### Activity 1
Quote the string-slicing exercises from "Is it possible" up to and including "for the slice.".
### Activity 2
Answer these questions on the string-slicing exercises:
(a) What string is defined in the first exercise?
(b) What does the slice `'dogs'[:-1]` leave?
(c) What error appears when `s[-4]` is applied to `'dog'`?

# **Natural Language Processing with Python**
by [CSpanias](https://cspanias.github.io/aboutme/) - 01/2022

Content based on the [NLTK book](https://www.nltk.org/book/). <br>

You can find Chapter 3 [here](https://www.nltk.org/book/ch03.html).

**1\.** Define a string `s = 'colorless'`. Write a Python statement that changes this to `'colourless'` using only the **slice** and **concatenation** operations.

In [3]:
# define string
s = 'colorless'

# slice first 4 letters of s
# concatenate letter 'u'
# concatenate last 4 letters of s
s[:4] + 'u' + s[4:]

'colourless'

**2\.** We can use the slice notation to remove morphological endings on words.

For example, `'dogs'[:-1]` removes the last characters of `'dogs'`, leaving `'dog'`. 

Use **slice notation** to remove the affixes from these words (we 've inserted a hyphen to indicate the affix boundary, but omit this from your strings): _dish-es, run-ning, nation-ality, un-do, pre-heat._

In [6]:
# define strings
s1, s2, s3, s4, s5 = 'dishes', 'running', 'nationality', 'undo', 'preheat'

# remove affixes using slice notation
s1[:-2], s2[:-4], s3[:-5], s4[:-2], s5[:-4]

('dish', 'run', 'nation', 'un', 'pre')

**3\.** We saw how we can generate an `IndexError` by indexing beyond the end of a string. 

Is it possible to **construct an index that goes too far to the left, before the start of the string**?

In [9]:
# define a string
s = 'dog'

# an index that goes to far to the left
s[-4]

IndexError: string index out of range

**4\.** We can specify a **"step" size** for the slice. 

The following returns every second character withinthe slice: `monty[6:11:2]`.

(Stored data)
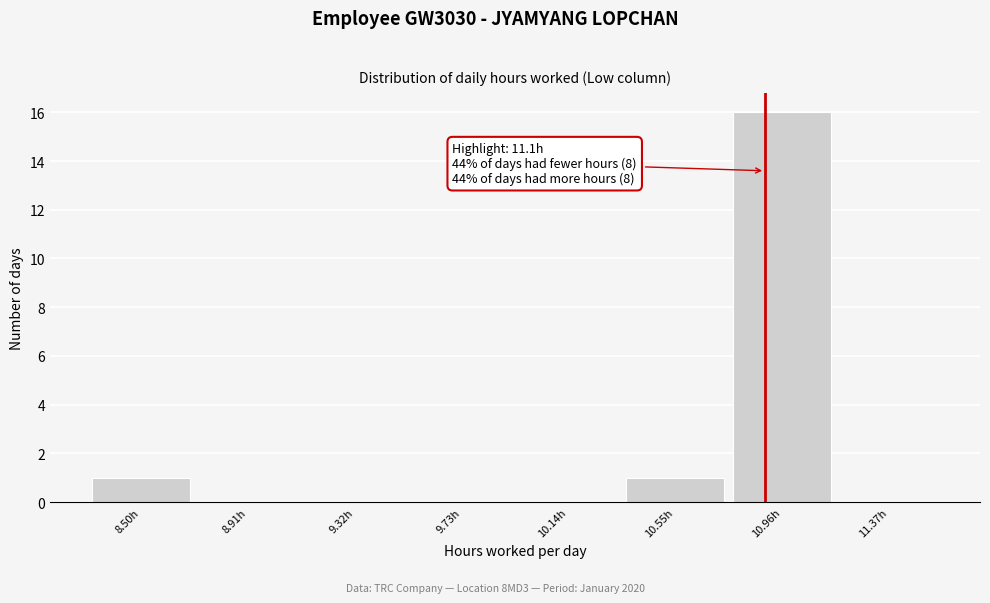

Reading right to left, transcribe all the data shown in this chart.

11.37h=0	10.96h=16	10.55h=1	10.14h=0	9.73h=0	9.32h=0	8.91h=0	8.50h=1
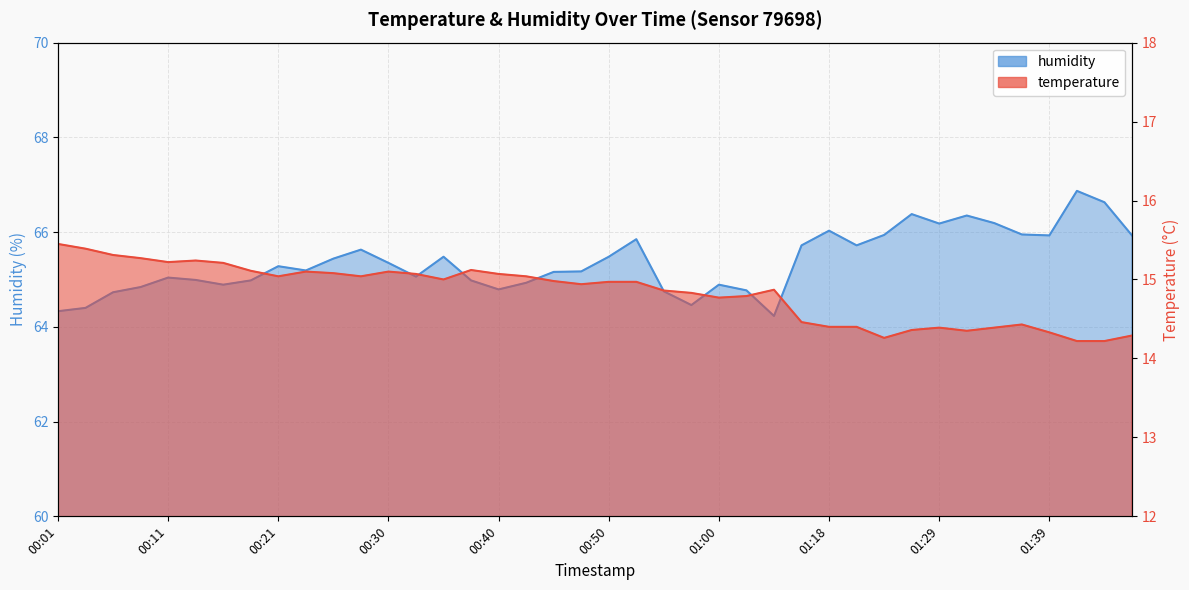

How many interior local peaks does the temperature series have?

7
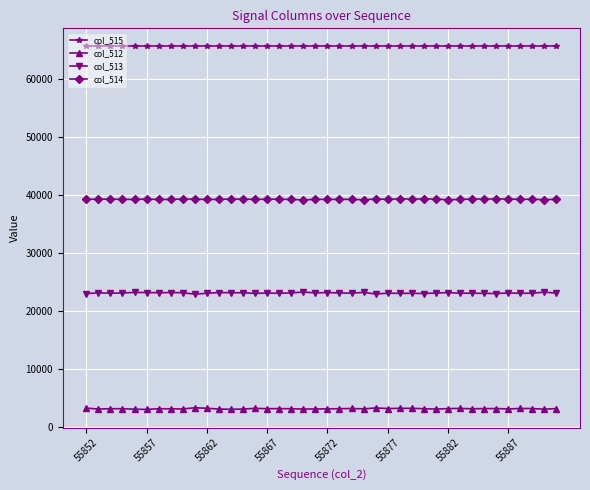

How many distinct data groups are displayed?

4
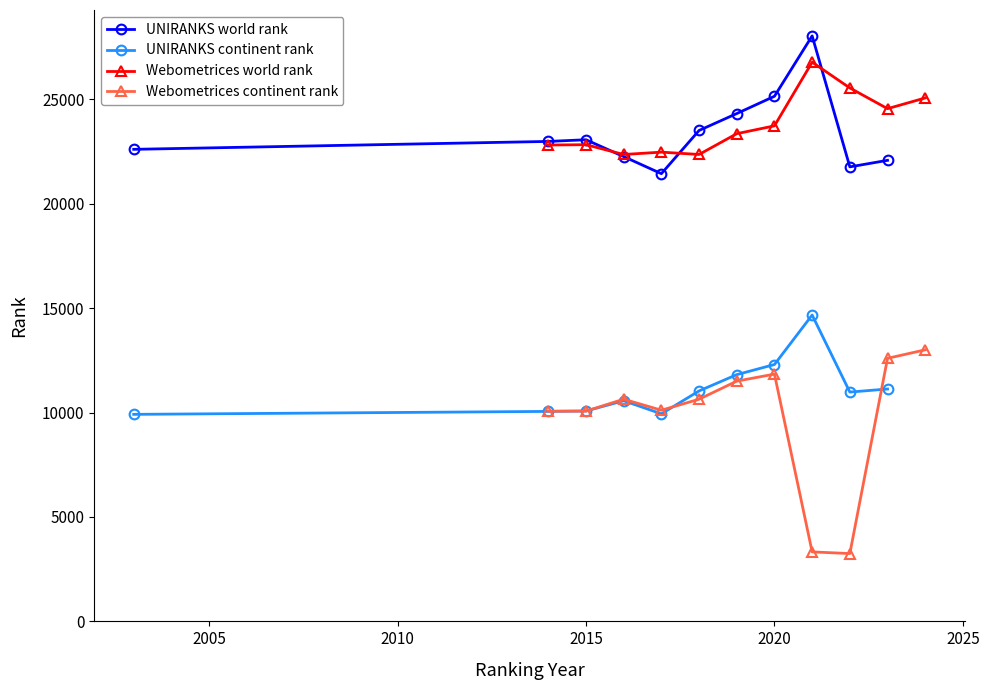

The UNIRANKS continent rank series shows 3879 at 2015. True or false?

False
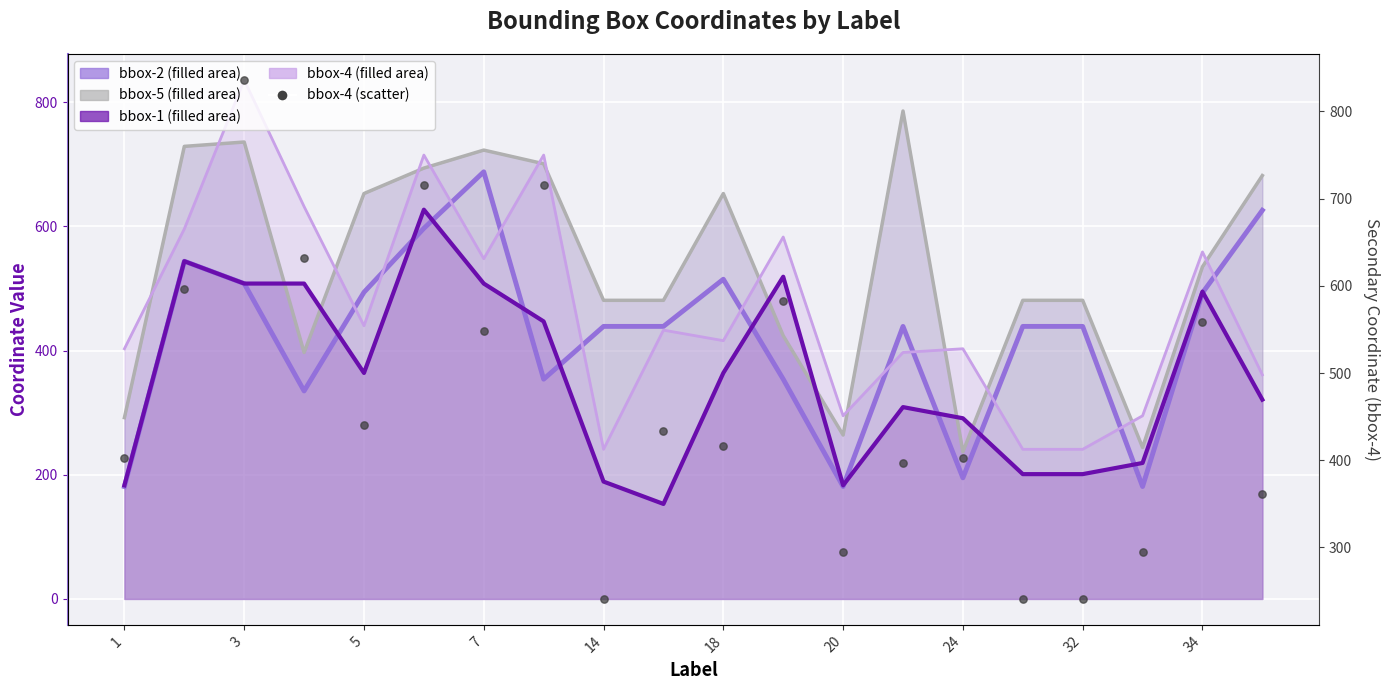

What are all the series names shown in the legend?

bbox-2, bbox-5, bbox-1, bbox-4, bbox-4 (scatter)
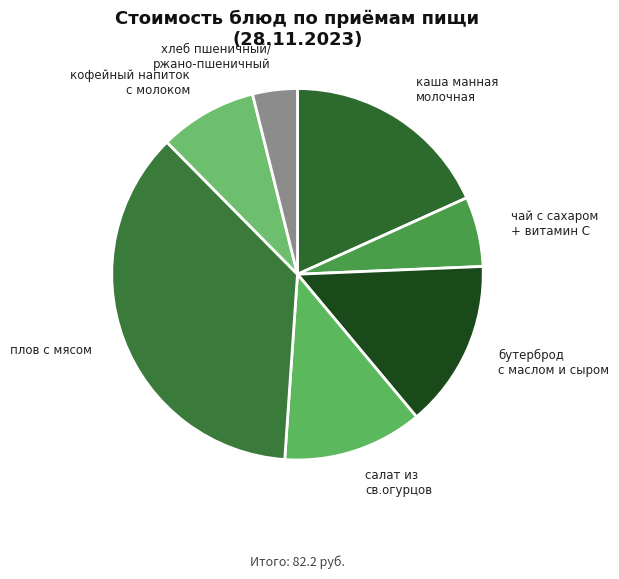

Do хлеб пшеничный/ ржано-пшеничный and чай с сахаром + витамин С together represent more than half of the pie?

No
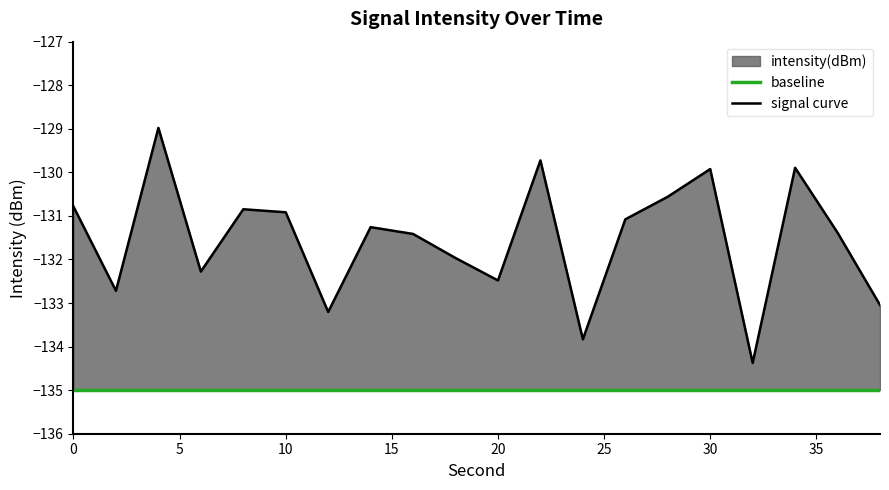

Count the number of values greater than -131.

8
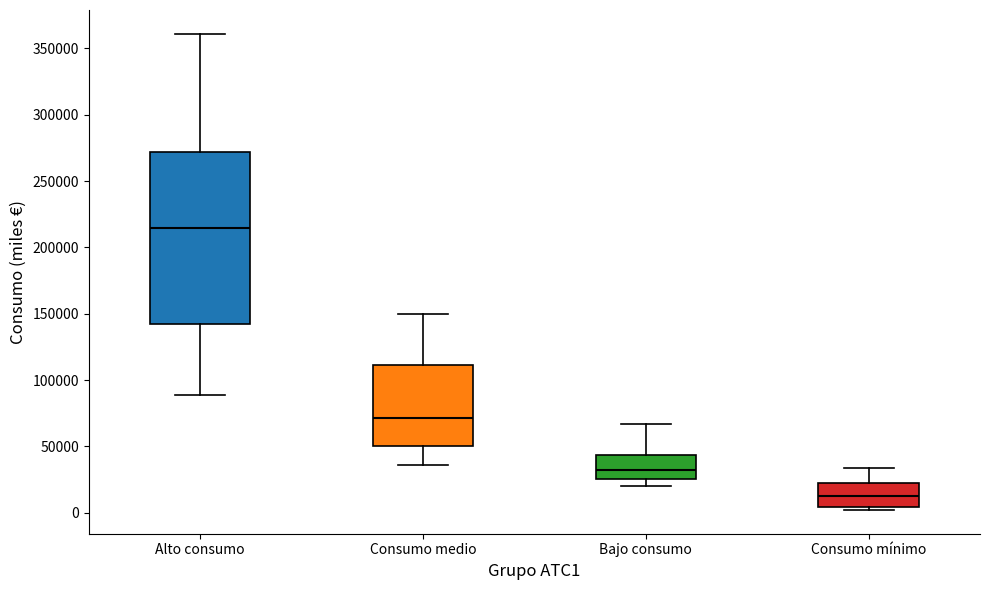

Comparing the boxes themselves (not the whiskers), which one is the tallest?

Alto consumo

### Exercise response 1
Is it possible to **construct an index that goes too far to the left, before the start of the string**?

In [9]:
# define a string
s = 'dog'

# an index that goes to far to the left
s[-4]

IndexError: string index out of range

**4\.** We can specify a **"step" size** for the slice.

### Exercise response 2
(a) 'colorless'
(b) 'dog'
(c) IndexError: string index out of range